Dicht gedrängt stehen Kinder, Jugendliche und Erwachsene, Vertreter politischer Parteien und Organisationen hinter der Absperrung am Bürgerhaus. Gut 30 Polizisten und Ordnungspolizisten, teils gut geschützt mit Westen, achten sehr genau darauf, dass sich AfDler und Demonstranten nicht zu nahe kommen. Als ein Demonstrant sein großes Protestbanner „Humanität statt Hetze“ auf dem Rasen vor dem Eingang des Bürgerhauses ausbreitet, ist sehr schnell ein AfDler zur Stelle, um es von der Wiese auf die Straße zu werfen. Er übt das Hausrecht für die AfD aus. Buh- und Schmährufe sind die Quittung für ihn.

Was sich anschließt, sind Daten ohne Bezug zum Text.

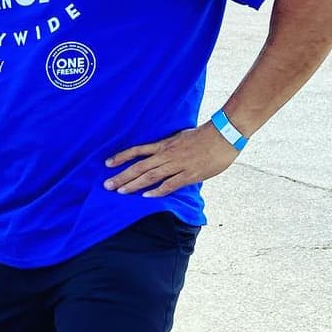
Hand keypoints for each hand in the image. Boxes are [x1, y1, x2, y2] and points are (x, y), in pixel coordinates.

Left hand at [105, 123, 238, 197]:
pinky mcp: (189, 174)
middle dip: (122, 176)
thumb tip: (161, 154)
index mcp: (164, 144)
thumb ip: (170, 147)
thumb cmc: (205, 135)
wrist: (224, 135)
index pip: (137, 150)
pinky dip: (157, 191)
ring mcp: (177, 165)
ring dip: (134, 185)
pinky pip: (170, 184)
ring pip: (150, 176)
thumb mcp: (181, 137)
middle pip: (139, 167)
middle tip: (107, 185)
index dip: (121, 157)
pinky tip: (146, 197)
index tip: (107, 163)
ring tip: (120, 192)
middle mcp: (167, 154)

Hünstettens Bürgermeister Jan Kraus (Hünstetter Liste) macht per Lautsprecher klar, dass er sich zwar nicht gerade über die AfD-Wahlkampfveranstaltung in Hünstetten freue, aber es aus seiner Sicht keine Möglichkeit gegeben habe, dies zu verhindern. „Die AfD ist eine zur Europa-Wahl zugelassene Partei und somit nicht verboten. Man muss nicht mit den politischen Inhalten übereinstimmen, aber eine solche Veranstaltung ist nicht zu verhindern.“ Kraus stellt klar, dass eine Demokratie das aushalten müsse. Hätte Hünstetten der AfD das Bürgerhaus nicht überlassen, hätte die AfD ihr Recht wahrscheinlich per Klage durchgesetzt. Jan Kraus ist anzumerken, dass er sich nicht wohl in seiner Haut fühlt. Immerhin ist es die erste Auseinandersetzung dieser Art in Hünstetten.
„Deutschland ist gut, zusammen sind wir besser“ steht auf Pappe geschrieben. Junge Menschen halten sie hoch. Auf einem Banner ist eine Figur zu sehen, die das Hakenkreuz in den Abfalleimer wirft. „Halte Deine Umwelt sauber“ steht darunter. „Tu was gegen Rechts“ fordert „Die Linke“, „Bechtheim. Heimat und weltoffen“ steht auf einem kleinen Plakat, das eine Bechtheimerin auf dem Rücken trägt. „Zeigen Sie Ihren Protest. Dieses Recht steht Ihnen zu“, bekräftigt Rathaus-Chef Jan Kraus. Und genau das machen die Hünstetter. Als eine ältere Frau ins Bürgerhaus eilt, ruft ihr ein Demonstrant „Schäm Dich, Oma“ hinterher. Die Dame dreht sich um, winkt und lacht. Die Polizeibeamten lachen nicht. Mit unbewegten Mienen beobachten sie die Szene, bilden ein Spalier für Besucher der AfD-Veranstaltung. Schutz für alle Menschen – egal welcher politischen Couleur, Schutz der demokratischen Grundrechte.